= Record extracts =
══════

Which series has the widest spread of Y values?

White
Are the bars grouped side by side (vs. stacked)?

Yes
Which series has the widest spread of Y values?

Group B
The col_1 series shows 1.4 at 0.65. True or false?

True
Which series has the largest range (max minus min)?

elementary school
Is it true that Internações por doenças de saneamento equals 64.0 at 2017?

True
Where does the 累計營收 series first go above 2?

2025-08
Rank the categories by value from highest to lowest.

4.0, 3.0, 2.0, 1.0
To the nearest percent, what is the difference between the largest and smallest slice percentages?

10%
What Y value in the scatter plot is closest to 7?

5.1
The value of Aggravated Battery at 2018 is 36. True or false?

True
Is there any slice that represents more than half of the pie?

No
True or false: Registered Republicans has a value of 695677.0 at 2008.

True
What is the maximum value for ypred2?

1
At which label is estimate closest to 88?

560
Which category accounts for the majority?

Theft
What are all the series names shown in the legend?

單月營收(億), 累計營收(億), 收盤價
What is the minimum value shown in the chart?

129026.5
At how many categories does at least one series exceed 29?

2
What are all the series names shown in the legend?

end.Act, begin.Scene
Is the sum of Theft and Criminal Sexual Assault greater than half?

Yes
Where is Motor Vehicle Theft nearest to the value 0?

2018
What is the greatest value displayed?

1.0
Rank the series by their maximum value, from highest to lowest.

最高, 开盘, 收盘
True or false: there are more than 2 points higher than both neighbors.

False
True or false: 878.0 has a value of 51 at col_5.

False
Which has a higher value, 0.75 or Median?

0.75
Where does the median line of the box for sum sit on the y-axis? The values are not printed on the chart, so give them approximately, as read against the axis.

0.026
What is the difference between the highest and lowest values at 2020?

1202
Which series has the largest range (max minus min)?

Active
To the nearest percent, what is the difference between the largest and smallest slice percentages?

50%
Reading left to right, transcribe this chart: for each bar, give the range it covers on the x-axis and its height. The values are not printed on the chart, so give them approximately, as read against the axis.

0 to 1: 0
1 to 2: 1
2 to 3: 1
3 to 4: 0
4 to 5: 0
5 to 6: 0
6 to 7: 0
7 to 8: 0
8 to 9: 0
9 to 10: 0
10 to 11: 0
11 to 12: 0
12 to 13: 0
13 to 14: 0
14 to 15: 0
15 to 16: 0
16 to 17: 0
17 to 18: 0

══════

= Description of the task =
Give the lines of the records above as a JSON list of strings, with one string per line and blank lines omitted.

= Reply =
[
  "Which series has the widest spread of Y values?",
  "White",
  "Are the bars grouped side by side (vs. stacked)?",
  "Yes",
  "Which series has the widest spread of Y values?",
  "Group B",
  "The col_1 series shows 1.4 at 0.65. True or false?",
  "True",
  "Which series has the largest range (max minus min)?",
  "elementary school",
  "Is it true that Internações por doenças de saneamento equals 64.0 at 2017?",
  "True",
  "Where does the 累計營收 series first go above 2?",
  "2025-08",
  "Rank the categories by value from highest to lowest.",
  "4.0, 3.0, 2.0, 1.0",
  "To the nearest percent, what is the difference between the largest and smallest slice percentages?",
  "10%",
  "What Y value in the scatter plot is closest to 7?",
  "5.1",
  "The value of Aggravated Battery at 2018 is 36. True or false?",
  "True",
  "Is there any slice that represents more than half of the pie?",
  "No",
  "True or false: Registered Republicans has a value of 695677.0 at 2008.",
  "True",
  "What is the maximum value for ypred2?",
  "1",
  "At which label is estimate closest to 88?",
  "560",
  "Which category accounts for the majority?",
  "Theft",
  "What are all the series names shown in the legend?",
  "單月營收(億), 累計營收(億), 收盤價",
  "What is the minimum value shown in the chart?",
  "129026.5",
  "At how many categories does at least one series exceed 29?",
  "2",
  "What are all the series names shown in the legend?",
  "end.Act, begin.Scene",
  "Is the sum of Theft and Criminal Sexual Assault greater than half?",
  "Yes",
  "Where is Motor Vehicle Theft nearest to the value 0?",
  "2018",
  "What is the greatest value displayed?",
  "1.0",
  "Rank the series by their maximum value, from highest to lowest.",
  "最高, 开盘, 收盘",
  "True or false: there are more than 2 points higher than both neighbors.",
  "False",
  "True or false: 878.0 has a value of 51 at col_5.",
  "False",
  "Which has a higher value, 0.75 or Median?",
  "0.75",
  "Where does the median line of the box for sum sit on the y-axis? The values are not printed on the chart, so give them approximately, as read against the axis.",
  "0.026",
  "What is the difference between the highest and lowest values at 2020?",
  "1202",
  "Which series has the largest range (max minus min)?",
  "Active",
  "To the nearest percent, what is the difference between the largest and smallest slice percentages?",
  "50%",
  "Reading left to right, transcribe this chart: for each bar, give the range it covers on the x-axis and its height. The values are not printed on the chart, so give them approximately, as read against the axis.",
  "0 to 1: 0",
  "1 to 2: 1",
  "2 to 3: 1",
  "3 to 4: 0",
  "4 to 5: 0",
  "5 to 6: 0",
  "6 to 7: 0",
  "7 to 8: 0",
  "8 to 9: 0",
  "9 to 10: 0",
  "10 to 11: 0",
  "11 to 12: 0",
  "12 to 13: 0",
  "13 to 14: 0",
  "14 to 15: 0",
  "15 to 16: 0",
  "16 to 17: 0",
  "17 to 18: 0"
]